What is expected:
All entries below are to be copied precisely as they appear.

** Opening Data block **

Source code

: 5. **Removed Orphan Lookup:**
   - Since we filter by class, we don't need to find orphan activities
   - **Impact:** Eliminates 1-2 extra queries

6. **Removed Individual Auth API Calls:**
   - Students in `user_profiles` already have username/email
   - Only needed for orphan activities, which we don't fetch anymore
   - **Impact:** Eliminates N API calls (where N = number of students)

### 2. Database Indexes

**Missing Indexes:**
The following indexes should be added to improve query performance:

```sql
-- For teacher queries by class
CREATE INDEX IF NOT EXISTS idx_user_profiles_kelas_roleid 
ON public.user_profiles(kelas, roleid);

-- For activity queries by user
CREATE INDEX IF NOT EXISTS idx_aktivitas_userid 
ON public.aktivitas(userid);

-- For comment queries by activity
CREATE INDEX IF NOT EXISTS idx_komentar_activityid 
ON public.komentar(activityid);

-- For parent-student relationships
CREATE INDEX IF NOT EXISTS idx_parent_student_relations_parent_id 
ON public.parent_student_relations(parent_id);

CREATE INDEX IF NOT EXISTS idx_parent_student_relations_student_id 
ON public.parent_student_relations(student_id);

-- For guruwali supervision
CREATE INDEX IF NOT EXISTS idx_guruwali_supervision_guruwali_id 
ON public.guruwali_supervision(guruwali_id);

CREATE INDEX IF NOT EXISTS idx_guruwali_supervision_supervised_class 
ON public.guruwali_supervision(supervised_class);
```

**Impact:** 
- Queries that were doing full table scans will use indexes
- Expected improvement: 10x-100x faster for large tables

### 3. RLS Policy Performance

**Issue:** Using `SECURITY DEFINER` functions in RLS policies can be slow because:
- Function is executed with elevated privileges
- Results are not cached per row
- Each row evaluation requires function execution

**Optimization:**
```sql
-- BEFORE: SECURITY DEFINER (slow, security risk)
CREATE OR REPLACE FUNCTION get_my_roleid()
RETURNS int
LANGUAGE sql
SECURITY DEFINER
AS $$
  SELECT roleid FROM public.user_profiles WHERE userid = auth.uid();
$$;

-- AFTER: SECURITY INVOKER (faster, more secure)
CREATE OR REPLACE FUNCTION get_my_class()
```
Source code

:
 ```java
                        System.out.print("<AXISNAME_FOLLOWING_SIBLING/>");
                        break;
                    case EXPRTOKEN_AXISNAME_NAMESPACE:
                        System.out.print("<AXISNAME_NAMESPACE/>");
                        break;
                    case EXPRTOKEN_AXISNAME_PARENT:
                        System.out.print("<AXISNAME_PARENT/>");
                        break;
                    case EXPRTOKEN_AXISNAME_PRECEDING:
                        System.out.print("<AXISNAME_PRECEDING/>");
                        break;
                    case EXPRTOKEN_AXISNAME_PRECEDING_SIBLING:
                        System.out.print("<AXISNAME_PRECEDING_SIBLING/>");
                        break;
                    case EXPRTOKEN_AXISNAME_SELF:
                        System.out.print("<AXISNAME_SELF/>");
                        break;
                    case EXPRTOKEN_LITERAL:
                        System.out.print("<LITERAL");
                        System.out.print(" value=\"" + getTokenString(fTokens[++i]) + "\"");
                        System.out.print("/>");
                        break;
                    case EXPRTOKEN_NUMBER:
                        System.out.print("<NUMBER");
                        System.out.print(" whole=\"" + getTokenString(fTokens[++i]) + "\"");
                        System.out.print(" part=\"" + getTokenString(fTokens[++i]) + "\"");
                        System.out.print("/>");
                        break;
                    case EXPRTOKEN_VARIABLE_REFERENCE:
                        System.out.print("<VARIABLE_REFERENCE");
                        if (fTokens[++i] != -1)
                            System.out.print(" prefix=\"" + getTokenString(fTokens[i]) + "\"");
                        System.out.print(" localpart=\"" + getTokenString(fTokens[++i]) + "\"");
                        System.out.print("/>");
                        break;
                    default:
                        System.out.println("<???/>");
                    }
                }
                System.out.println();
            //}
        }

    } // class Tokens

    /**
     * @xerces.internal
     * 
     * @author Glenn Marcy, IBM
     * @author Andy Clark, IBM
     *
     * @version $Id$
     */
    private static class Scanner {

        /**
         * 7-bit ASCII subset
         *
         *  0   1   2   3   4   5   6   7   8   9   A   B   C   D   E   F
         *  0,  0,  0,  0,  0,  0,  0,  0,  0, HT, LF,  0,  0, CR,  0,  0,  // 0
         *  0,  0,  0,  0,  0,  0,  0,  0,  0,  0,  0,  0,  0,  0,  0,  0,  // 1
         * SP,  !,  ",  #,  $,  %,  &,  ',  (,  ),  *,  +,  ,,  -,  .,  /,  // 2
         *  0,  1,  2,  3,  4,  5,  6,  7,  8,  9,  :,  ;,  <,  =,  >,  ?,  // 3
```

** Closing Data block **

Result of this task:
Source code

: 5. **Removed Orphan Lookup:**
   - Since we filter by class, we don't need to find orphan activities
   - **Impact:** Eliminates 1-2 extra queries

6. **Removed Individual Auth API Calls:**
   - Students in `user_profiles` already have username/email
   - Only needed for orphan activities, which we don't fetch anymore
   - **Impact:** Eliminates N API calls (where N = number of students)

### 2. Database Indexes

**Missing Indexes:**
The following indexes should be added to improve query performance:

```sql
-- For teacher queries by class
CREATE INDEX IF NOT EXISTS idx_user_profiles_kelas_roleid 
ON public.user_profiles(kelas, roleid);

-- For activity queries by user
CREATE INDEX IF NOT EXISTS idx_aktivitas_userid 
ON public.aktivitas(userid);

-- For comment queries by activity
CREATE INDEX IF NOT EXISTS idx_komentar_activityid 
ON public.komentar(activityid);

-- For parent-student relationships
CREATE INDEX IF NOT EXISTS idx_parent_student_relations_parent_id 
ON public.parent_student_relations(parent_id);

CREATE INDEX IF NOT EXISTS idx_parent_student_relations_student_id 
ON public.parent_student_relations(student_id);

-- For guruwali supervision
CREATE INDEX IF NOT EXISTS idx_guruwali_supervision_guruwali_id 
ON public.guruwali_supervision(guruwali_id);

CREATE INDEX IF NOT EXISTS idx_guruwali_supervision_supervised_class 
ON public.guruwali_supervision(supervised_class);
```

**Impact:** 
- Queries that were doing full table scans will use indexes
- Expected improvement: 10x-100x faster for large tables

### 3. RLS Policy Performance

**Issue:** Using `SECURITY DEFINER` functions in RLS policies can be slow because:
- Function is executed with elevated privileges
- Results are not cached per row
- Each row evaluation requires function execution

**Optimization:**
```sql
-- BEFORE: SECURITY DEFINER (slow, security risk)
CREATE OR REPLACE FUNCTION get_my_roleid()
RETURNS int
LANGUAGE sql
SECURITY DEFINER
AS $$
  SELECT roleid FROM public.user_profiles WHERE userid = auth.uid();
$$;

-- AFTER: SECURITY INVOKER (faster, more secure)
CREATE OR REPLACE FUNCTION get_my_class()
```
Source code

:
 ```java
                        System.out.print("<AXISNAME_FOLLOWING_SIBLING/>");
                        break;
                    case EXPRTOKEN_AXISNAME_NAMESPACE:
                        System.out.print("<AXISNAME_NAMESPACE/>");
                        break;
                    case EXPRTOKEN_AXISNAME_PARENT:
                        System.out.print("<AXISNAME_PARENT/>");
                        break;
                    case EXPRTOKEN_AXISNAME_PRECEDING:
                        System.out.print("<AXISNAME_PRECEDING/>");
                        break;
                    case EXPRTOKEN_AXISNAME_PRECEDING_SIBLING:
                        System.out.print("<AXISNAME_PRECEDING_SIBLING/>");
                        break;
                    case EXPRTOKEN_AXISNAME_SELF:
                        System.out.print("<AXISNAME_SELF/>");
                        break;
                    case EXPRTOKEN_LITERAL:
                        System.out.print("<LITERAL");
                        System.out.print(" value=\"" + getTokenString(fTokens[++i]) + "\"");
                        System.out.print("/>");
                        break;
                    case EXPRTOKEN_NUMBER:
                        System.out.print("<NUMBER");
                        System.out.print(" whole=\"" + getTokenString(fTokens[++i]) + "\"");
                        System.out.print(" part=\"" + getTokenString(fTokens[++i]) + "\"");
                        System.out.print("/>");
                        break;
                    case EXPRTOKEN_VARIABLE_REFERENCE:
                        System.out.print("<VARIABLE_REFERENCE");
                        if (fTokens[++i] != -1)
                            System.out.print(" prefix=\"" + getTokenString(fTokens[i]) + "\"");
                        System.out.print(" localpart=\"" + getTokenString(fTokens[++i]) + "\"");
                        System.out.print("/>");
                        break;
                    default:
                        System.out.println("<???/>");
                    }
                }
                System.out.println();
            //}
        }

    } // class Tokens

    /**
     * @xerces.internal
     * 
     * @author Glenn Marcy, IBM
     * @author Andy Clark, IBM
     *
     * @version $Id$
     */
    private static class Scanner {

        /**
         * 7-bit ASCII subset
         *
         *  0   1   2   3   4   5   6   7   8   9   A   B   C   D   E   F
         *  0,  0,  0,  0,  0,  0,  0,  0,  0, HT, LF,  0,  0, CR,  0,  0,  // 0
         *  0,  0,  0,  0,  0,  0,  0,  0,  0,  0,  0,  0,  0,  0,  0,  0,  // 1
         * SP,  !,  ",  #,  $,  %,  &,  ',  (,  ),  *,  +,  ,,  -,  .,  /,  // 2
         *  0,  1,  2,  3,  4,  5,  6,  7,  8,  9,  :,  ;,  <,  =,  >,  ?,  // 3
```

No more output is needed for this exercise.